The West’s “wishful thinking” over Putin

On Saturday morning, says Rod Liddle in The Sun, I woke up to the news that a “coup against Vladimir Putin was under way”. Yevgeny Prigozhin and his Wagner mercenaries were marching to Moscow, said reporters, cheered all the way by ordinary Russians. Putin’s “days were numbered”, we were assured, and an internal power struggle would leave Ukraine free to reclaim its territory. But by teatime, “Prigozhin had given in and skedaddled to Belarus”. Putin, meanwhile, was still very much in charge, “flinging missiles about with great gusto”. It just shows how “wishful thinking” impacts Western reporting. For 18 months we’ve been told Putin is “virtually on his death bed”, stricken by cancer or Parkinson’s, and that even his own people want him gone. But as Saturday shows us, however much we wish otherwise, Russians still “support their awful, murderous leader”.
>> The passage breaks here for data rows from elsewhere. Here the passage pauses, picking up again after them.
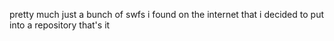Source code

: pretty much just a bunch of swfs i found  on the internet that i decided to put into a repository
that's it
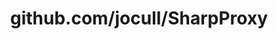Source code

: ---
layout: post
title: github.com/jocull/SharpProxy
categories: link
tags: [انگلیسی, گیت‌هاب, برنامه‌نویسی]
---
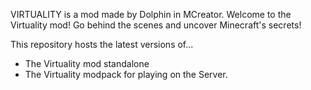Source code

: VIRTUALITY is a mod made by Dolphin in MCreator.
Welcome to the Virtuality mod! Go behind the scenes and uncover Minecraft's secrets!

This repository hosts the latest versions of...
- The Virtuality mod standalone
- The Virtuality modpack for playing on the Server.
What’s more, says Anatol Lieven in The Guardian, Putin’s decision to pardon Prigozhin is “not a sign of weakness, but a shrewd move”. There was never any real chance of Russia’s regular army switching to support the Wagner boss, so Putin stood firm and denied Prigozhin’s demands until he was forced to surrender. The dictator had “nothing to gain by seeking violent revenge”: he knows there’s a “deep inhibition” against internal violence in Russia, fuelled by inherited memories of brutal conflict after the Bolshevik Revolution, and the “anarchy and economic misery” that followed the break-up of the Soviet Union. His understanding that ordinary Russians fear nothing more than “intrigues, squabbles and politicking” among elites allowed him to act with level-headed resolve. Putin knew there was more to gain from magnanimity – “he had, after all, won”.